Can this really be the future of pole dancing?
The provocative, shaft-straddling burlesque technique popularized by Hollywood movies like "The Wrestler" and TV shows like "Desperate Housewives" is shedding its seedy image and making a play for respectability thanks to a new kind of dancer, drawn to the pole by the athleticism it requires as much as the sex appeal it exudes.
Some, like Porscha Williams, a 22-year-old college student in Chicago, simply see pole dancing as a new form of exercise, a way to make fitness fun but still challenging.
"I'm getting a lot of cardio and a lot of upper body strength from pole," she said on a recent evening after a workout at a studio called Flirty Girl Fitness.
But others are embracing pole dancing, whose roots reach back to a traditional Indian form of agility training known as Mallakhamb, as a competitive sport that is headed for amateur athletics' big time.
"I would love to see this in the Olympics, that would be such a breakthrough for this sport," says Anna Grundstrom, a co-founder of the U.S. Pole Dance Federation.
"But we have a lot of work to do before we get there."
Earlier this month, the USPDF held its first ever pole dance championship in New York City.
The judges were professional dancers and choreographers, not a leering peanut gallery recruited from a nearby gentleman's club.
Only two things remained of the sport's striptease roots: the suggestive songs playing in the background -- and the 8-inch, stilleto-heeled pumps on the dancers.
The latter is a holdover Grundstrom happily defends. Ballerinas, she says, have pointe shoes, pole dancers have come-hither pumps.
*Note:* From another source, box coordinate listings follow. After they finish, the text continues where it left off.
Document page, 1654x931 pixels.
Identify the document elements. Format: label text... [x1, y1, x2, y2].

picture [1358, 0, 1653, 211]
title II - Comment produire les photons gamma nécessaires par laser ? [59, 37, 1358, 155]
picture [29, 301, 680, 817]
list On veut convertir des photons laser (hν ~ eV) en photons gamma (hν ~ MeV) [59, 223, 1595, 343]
What's more, they make things harder and more competitive and give the sport a certain frisson lacking in other sports.
"We're not trying to take the sexuality out of this sport," Grundstrom says. "You know, we're not trying to make it gymnastics on a vertical pole. It's still a sensual art form. I know people associate heels with stripping. But we don't take our clothes off."
On a recent evening at Flirty Girl Fitness, an all-girls studio in Chicago's trendy West Loop neighborhood, Rebecca Lee, a trim but quite pregnant 35-year-old trainer, put a dozen or so young and entirely barefooted women through their pole paces.
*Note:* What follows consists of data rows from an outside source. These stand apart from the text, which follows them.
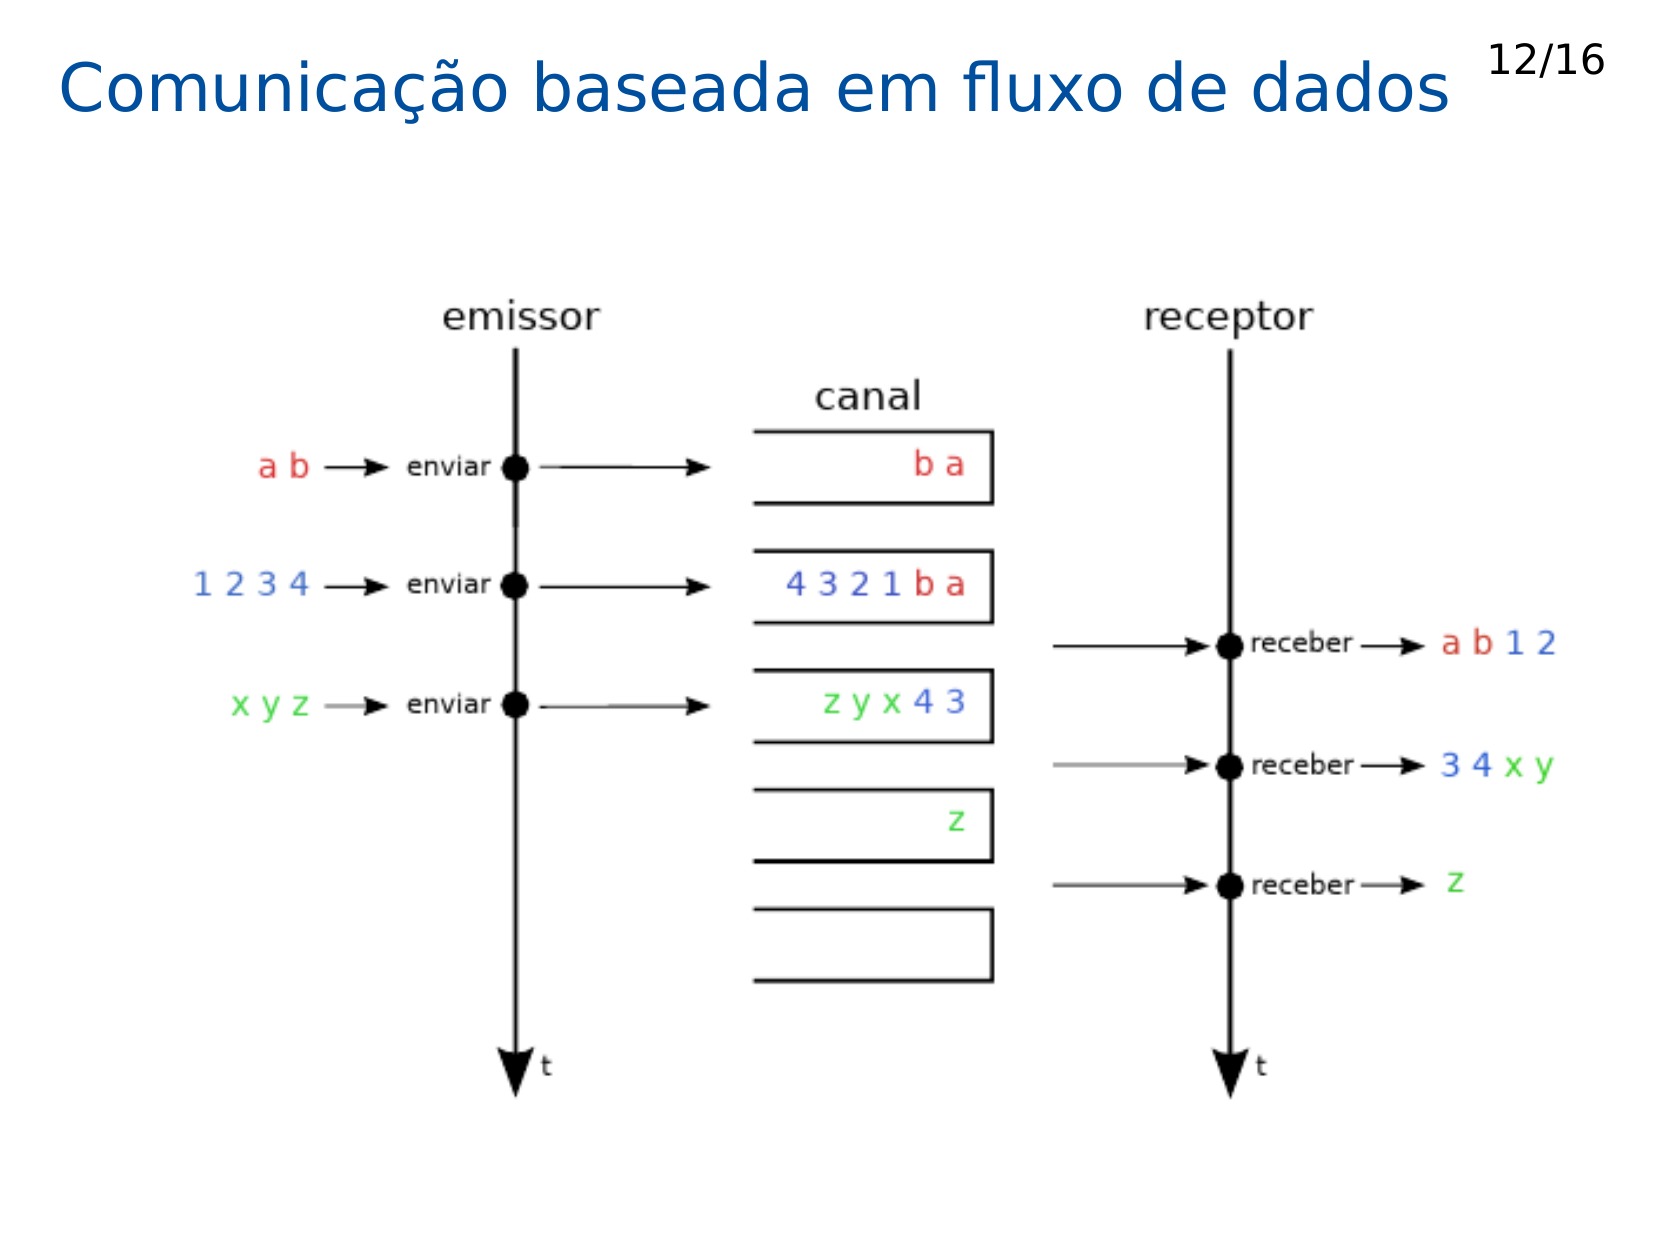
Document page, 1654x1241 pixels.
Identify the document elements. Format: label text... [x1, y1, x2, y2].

title Comunicação baseada em fluxo de dados [59, 10, 1459, 167]
picture [193, 288, 1564, 1109]
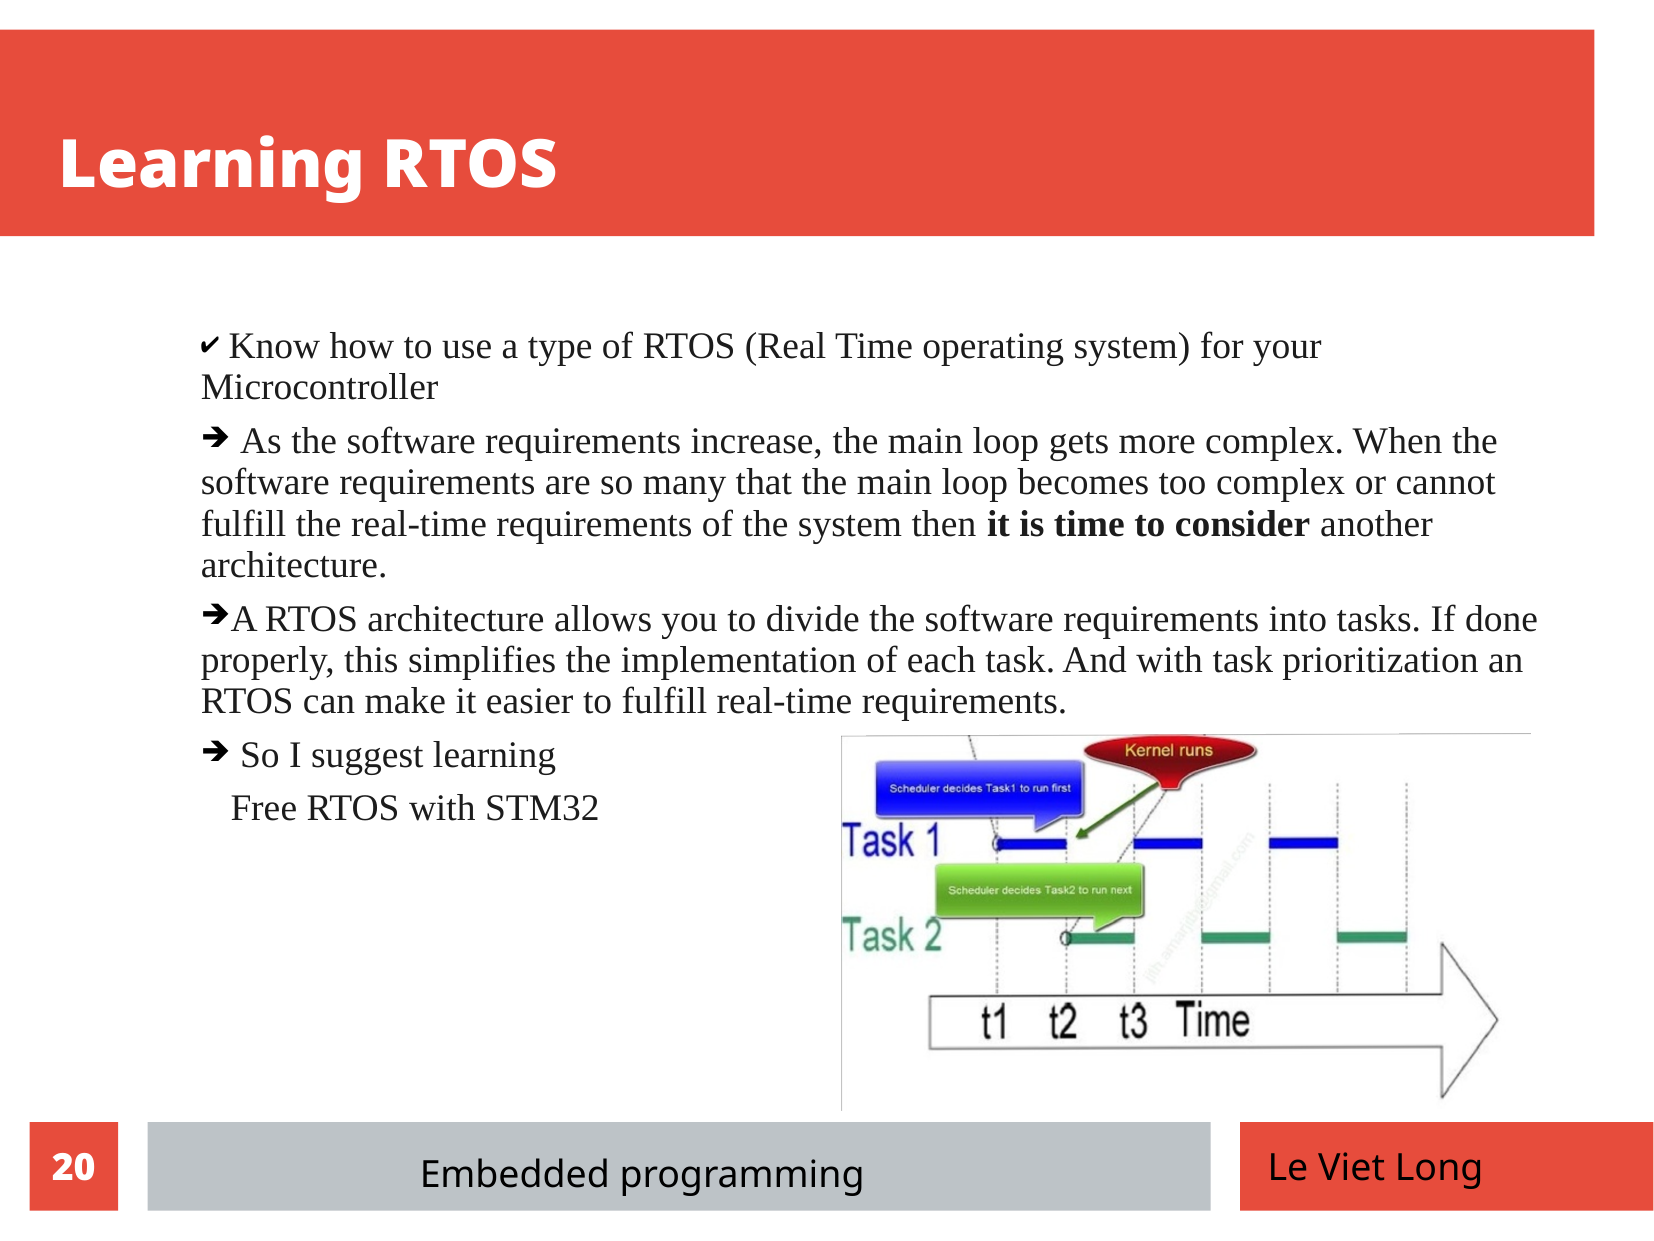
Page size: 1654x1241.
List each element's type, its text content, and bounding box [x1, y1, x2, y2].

picture [840, 732, 1531, 1111]
title Learning RTOS [59, 59, 1595, 207]
text_box Embedded programming [405, 1140, 1021, 1199]
list Know how to use a type of RTOS (Real Time operating system) for your Microcontroller As the software requirements increase, the main loop gets more complex. When the software requirements are so many that the main loop becomes too complex or cannot fulfill the real-time requirements of the system then it is time to consider another architecture. A RTOS architecture allows you to divide the software requirements into tasks. If done properly, this simplifies the implementation of each task. And with task prioritization an RTOS can make it easier to fulfill real-time requirements. So I suggest learning Free RTOS with STM32 [59, 324, 1565, 1093]
text_box Le Viet Long [1252, 1132, 1538, 1192]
The studio's pole dancing classes are among its most popular, Lee says. But while the sex pulls them in, it's the quality of the workout that keeps them coming back.
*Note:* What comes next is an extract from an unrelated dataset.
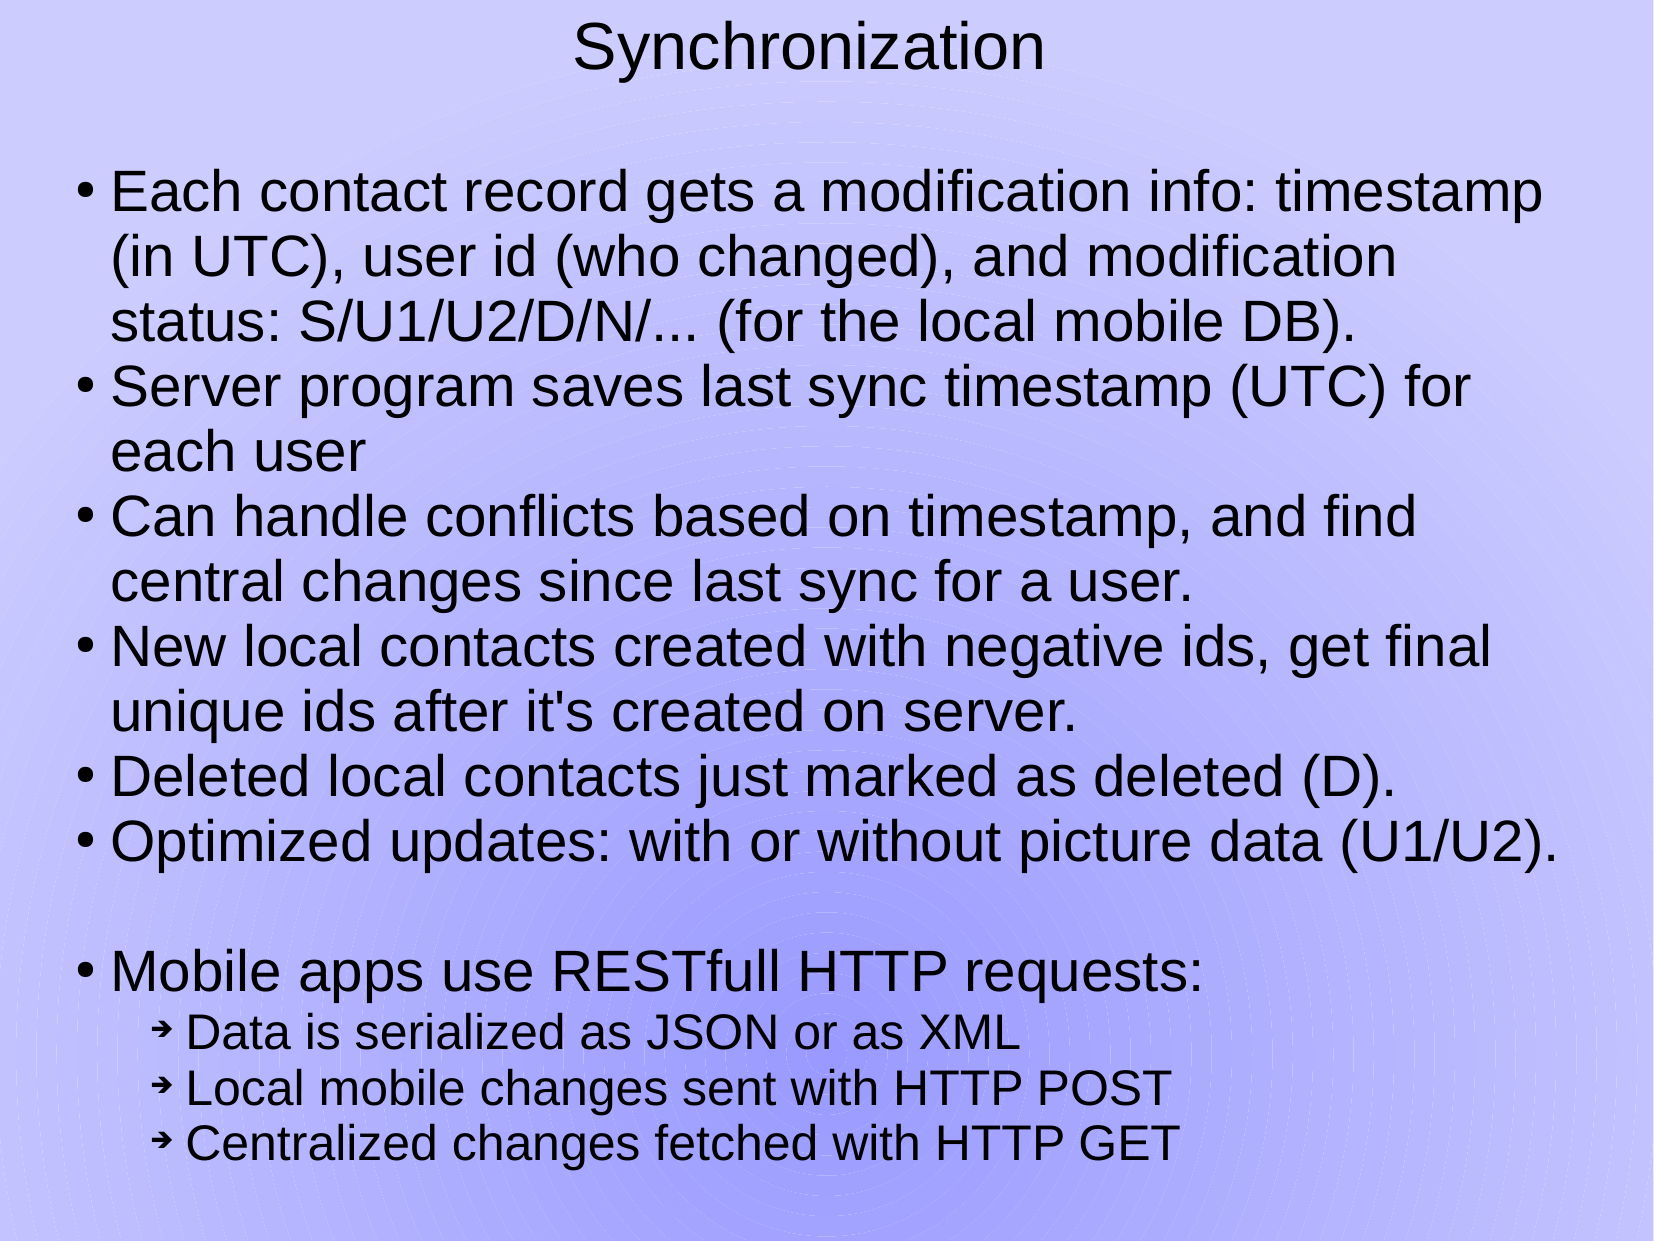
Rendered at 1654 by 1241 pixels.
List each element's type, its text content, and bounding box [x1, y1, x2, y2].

subtitle Synchronization Each contact record gets a modification info: timestamp (in UTC), user id (who changed), and modification status: S/U1/U2/D/N/... (for the local mobile DB). Server program saves last sync timestamp (UTC) for each user Can handle conflicts based on timestamp, and find central changes since last sync for a user. New local contacts created with negative ids, get final unique ids after it's created on server. Deleted local contacts just marked as deleted (D). Optimized updates: with or without picture data (U1/U2). Mobile apps use RESTfull HTTP requests: Data is serialized as JSON or as XML Local mobile changes sent with HTTP POST Centralized changes fetched with HTTP GET [75, 9, 1564, 1172]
"I give props to the real exotic dancers," Lee says. "They started this art form and I don't know how they do it. In heels? With alcohol? I just don't know."
Fabio Comana, an exercise physiologist at the American Council of Exercise, and a believer in the benefits of pole dancing, says Lee and others are right: The sport, no matter what its Olympic chances, is a great way to exercise.
"It's very strenuous," Comana said, "a combination of aerobic and anaerobic depending upon what you're doing. Calorie wise, it's a good workout. It's as effective as 20 to 25 minutes on a treadmill."